United States or South Sudan ? Vote for the TOP Country of the Week !


This is an overclaim, because by alleging that the money is due at Rome simply, the plaintiff deprives his debtor of the advantage he might have derived from paying at Ephesus.

The reason why this is an overclaim is that in stipulations of this sort it is the promisor who has the election, and who may give the slave or the money, whichever he prefers; consequently if the promisee sues, alleging that either the money alone, or the slave alone, ought to be conveyed to him, he deprives his adversary of his election, and thereby puts him in a worse position, while he himself acquires an undue advantage.

Where the overclaim relates to time, the constitution of Zeno prescribes the proper procedure; if it relates to quantity, or assumes any other form, the plaintiff, as we have remarked above, is to be condemned in a sum equivalent to three times any loss which the defendant may have sustained thereby.

Overstatement of claim takes four forms; that is, it may relate either to the object, the time, the place, or the specification. A plaintiff makes an overclaim in the object when, for instance, he sues for twenty aurei while only ten are owing to him, or when, being only part owner of property, he sues to recover the whole or a greater portion of it than he is entitled to.

Overclaim in respect of time occurs when a man sues for money before the day fixed for payment, or before the fulfilment of a condition on which payment was dependent; for exactly as one who pays money only after it falls due is held to pay less than his just debt, so one who makes his demand prematurely is held to make an overclaim.

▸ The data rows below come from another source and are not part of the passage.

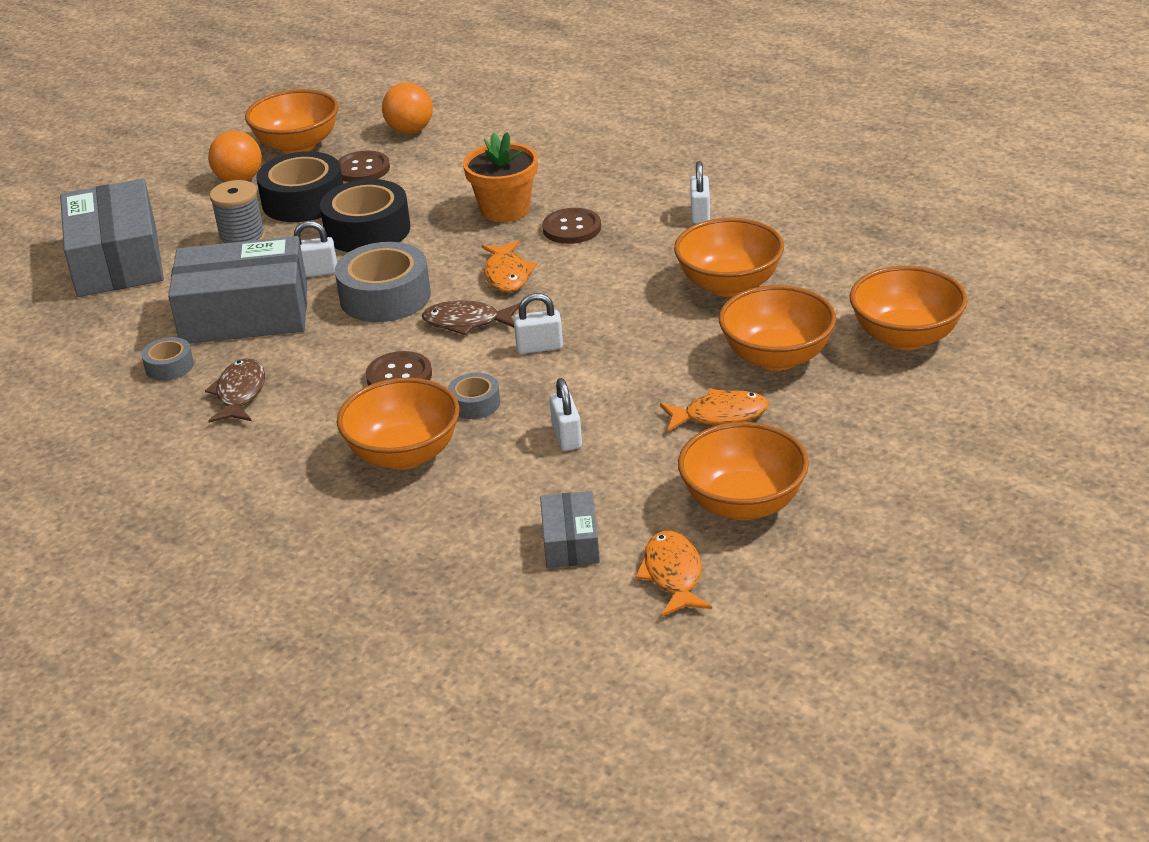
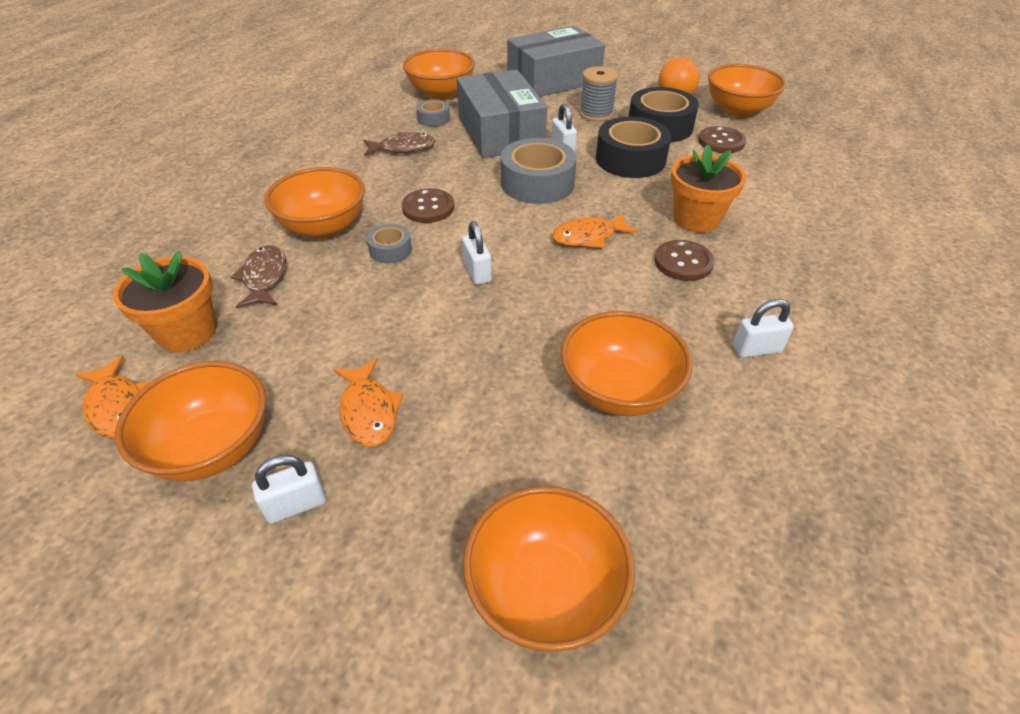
camera: 75 degrees right, 10 degrees up
orange ball [382,82,433,134] -> none
brown fish [422,300,520,335] -> brown fish moved to [231,245,286,309]
grey box [540,491,600,568] -> orange flower pot [113,251,216,352]
white padlock [549,378,582,451] -> white padlock moved to [252,455,326,524]
orange fish [635,531,712,616] -> orange fish turned 75 degrees clockwise [75,355,150,438]
orange bowl [719,285,836,371] -> orange bowl moved to [403,49,475,100]

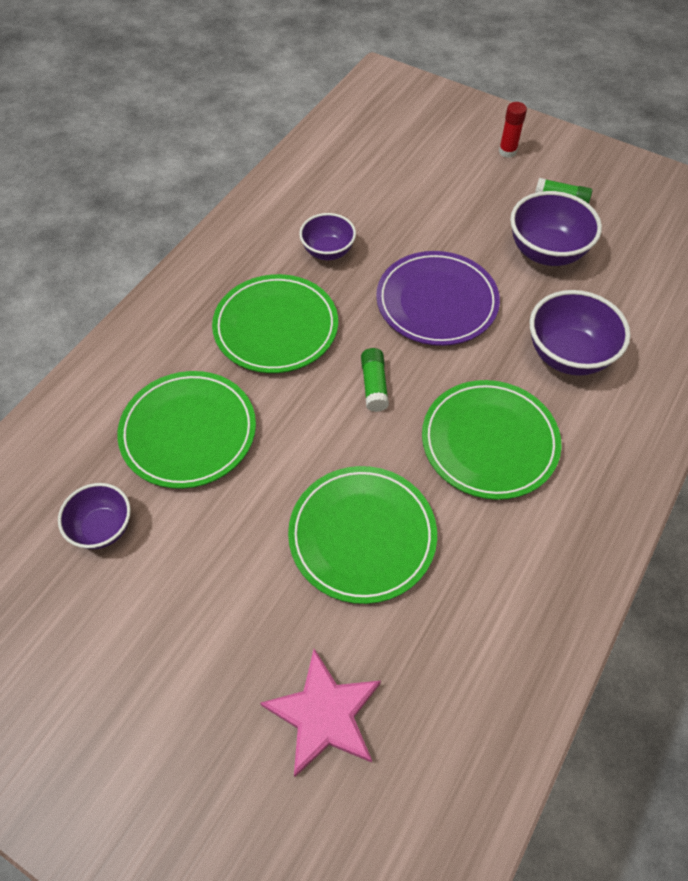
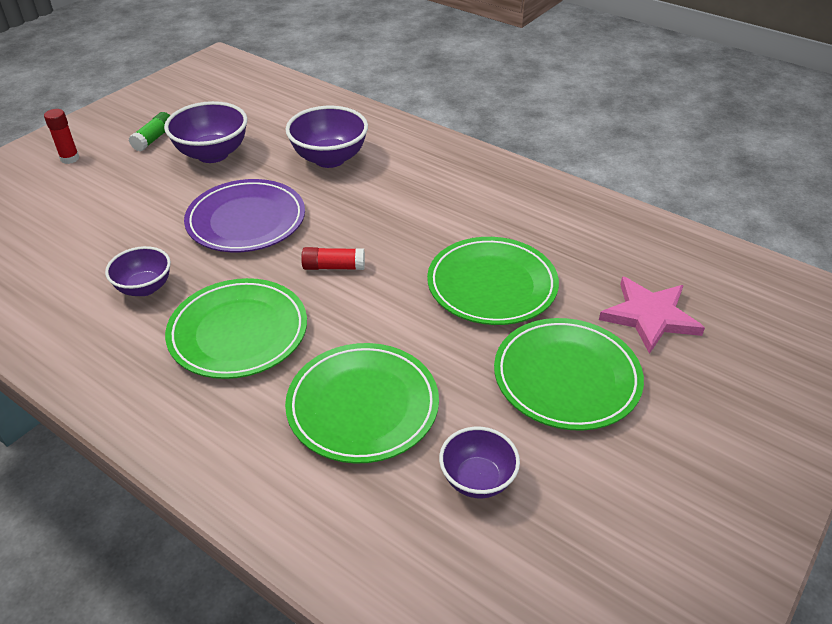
camera: 85 degrees left, 15 degrees down
green glue stick [361,348,389,412] -> red glue stick [301,247,365,270]
green plate [422,380,561,500] -> green plate moved to [494,318,644,431]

Overclaim in respect of specification closely resembles overclaim in respect of place, and may be exemplified by a man's stipulating from you 'do you promise to convey Stichus or ten aurei? and then suing for the one or the other that is to say, either for the slave only, or for the money only.

Other cases of this form of overclaim occur where a man, having stipulated in general terms for a slave, for wine, or for purple, sues for the particular slave Stichus, or for the particular wine of Campania, or for Tyrian purple; for in all of these instances he deprives his adversary of his election, who was entitled, under the terms of the stipulation, to discharge his obligation in a mode other than that which is required of him.

And even though the specific thing for which the promisee sues be of little or no value, it is still an overclaim: for it is often easier for a debtor to pay what is of greater value than what is actually demanded of him. Such were the rules of the older law, which, however, has been made more liberal by our own and Zeno's statutes.

Overclaim in respect of place is exemplified by a man suing at one place for performance of a promise which it was expressly agreed was to be performed at another, without any reference, in his claim, to the latter: as, for instance, if a man, after stipulating thus, 'Do you promise to pay at Ephesus? were to claim the money as due at Rome, without any addition as to Ephesus.